[Start of Attachment]

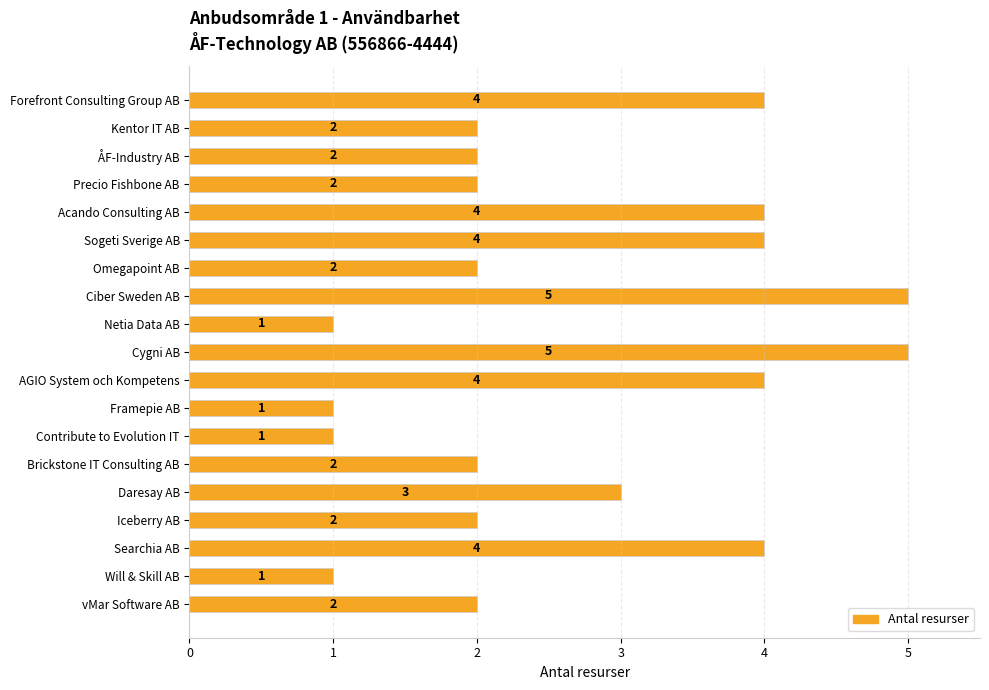

Between Ciber Sweden AB and Brickstone IT Consulting AB, which is larger?

Ciber Sweden AB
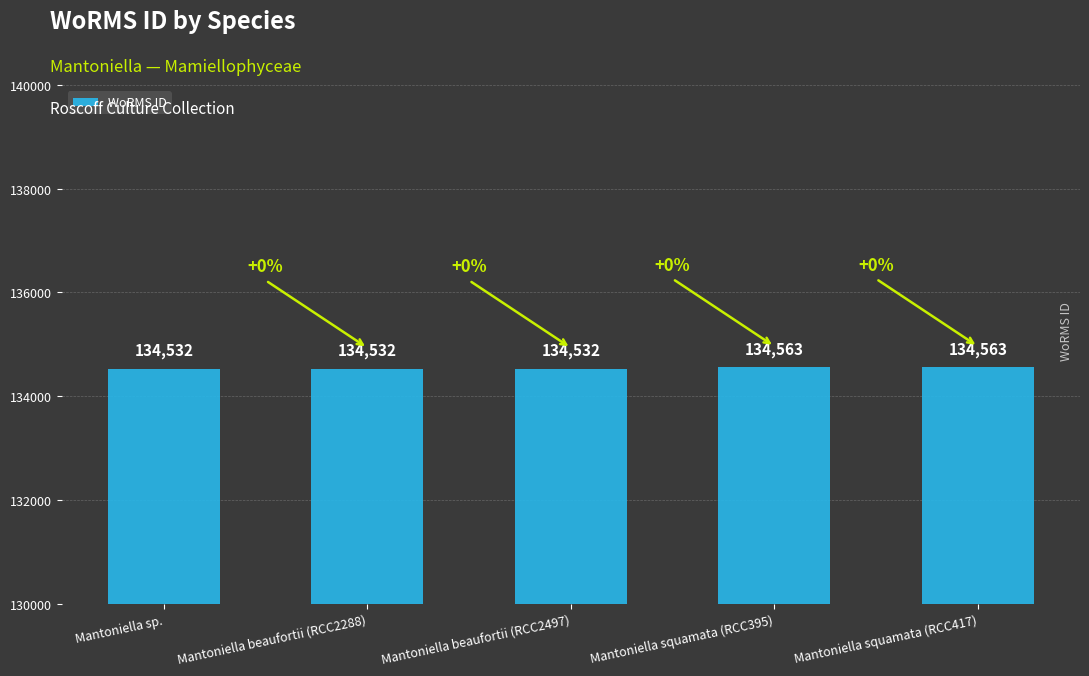

The chart shows a value of 134563 at Mantoniella squamata (RCC395). True or false?

True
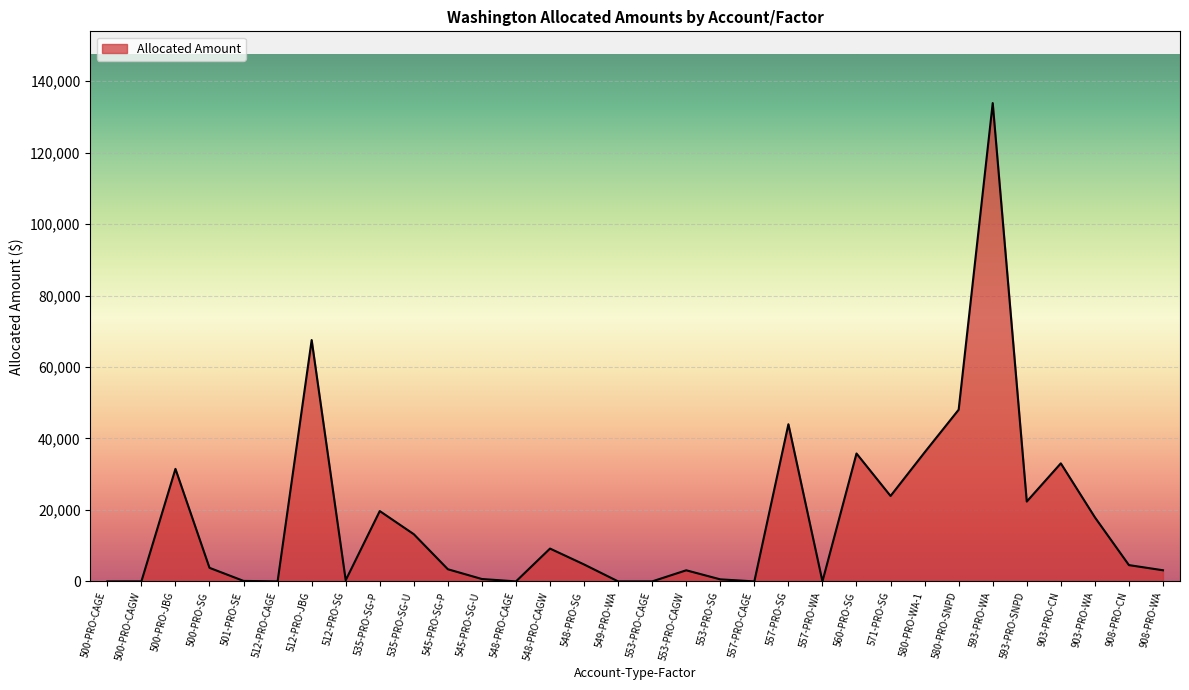

Is it true that the value at 500-PRO-CAGE is 87949.3?

False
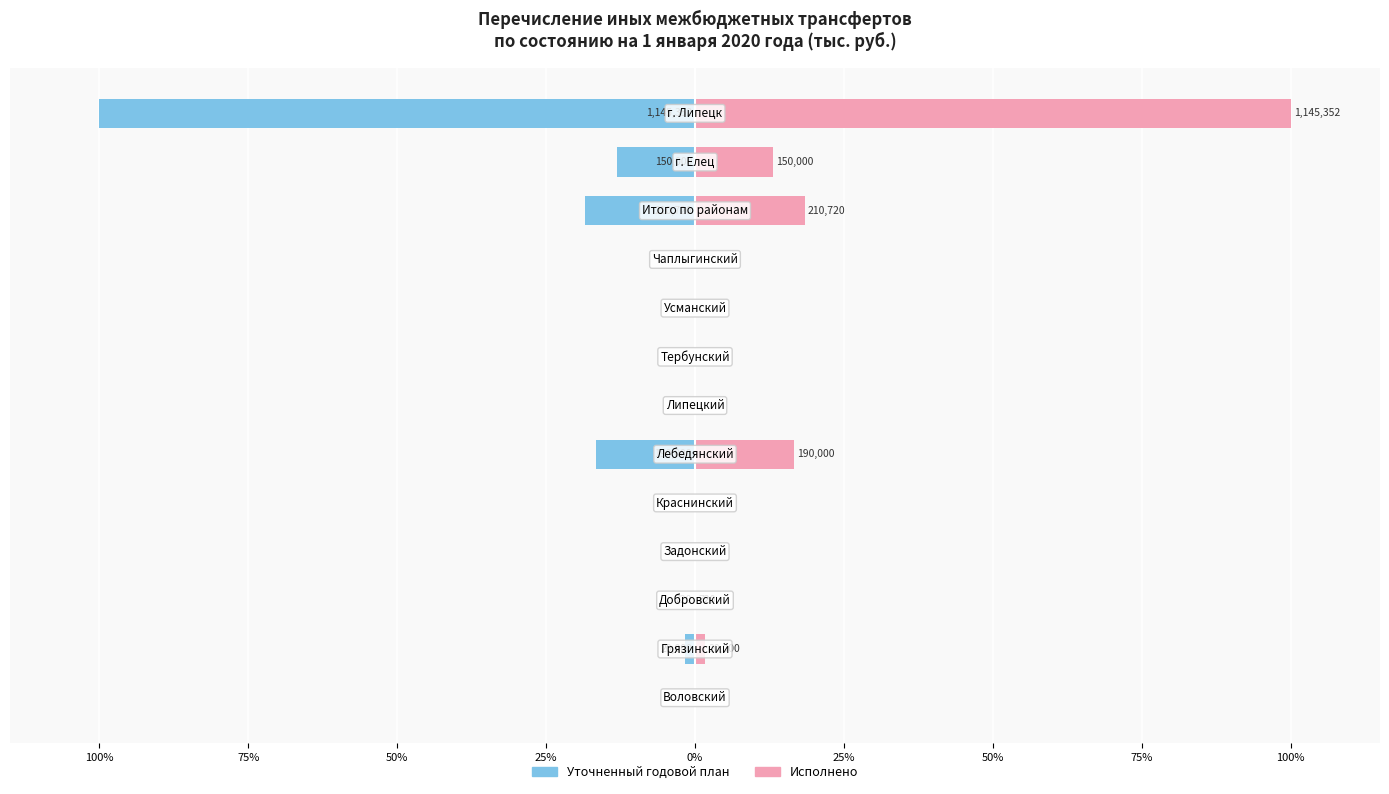

At how many categories does at least one series exceed -9?

13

[End of Attachment]

> _PROBLEM STATEMENT_
Reproduce the text of all the records above word for word, leaving out the pictures.

> _FINISHED TASK_
Between Ciber Sweden AB and Brickstone IT Consulting AB, which is larger?

Ciber Sweden AB

The chart shows a value of 134563 at Mantoniella squamata (RCC395). True or false?

True

Is it true that the value at 500-PRO-CAGE is 87949.3?

False

At how many categories does at least one series exceed -9?

13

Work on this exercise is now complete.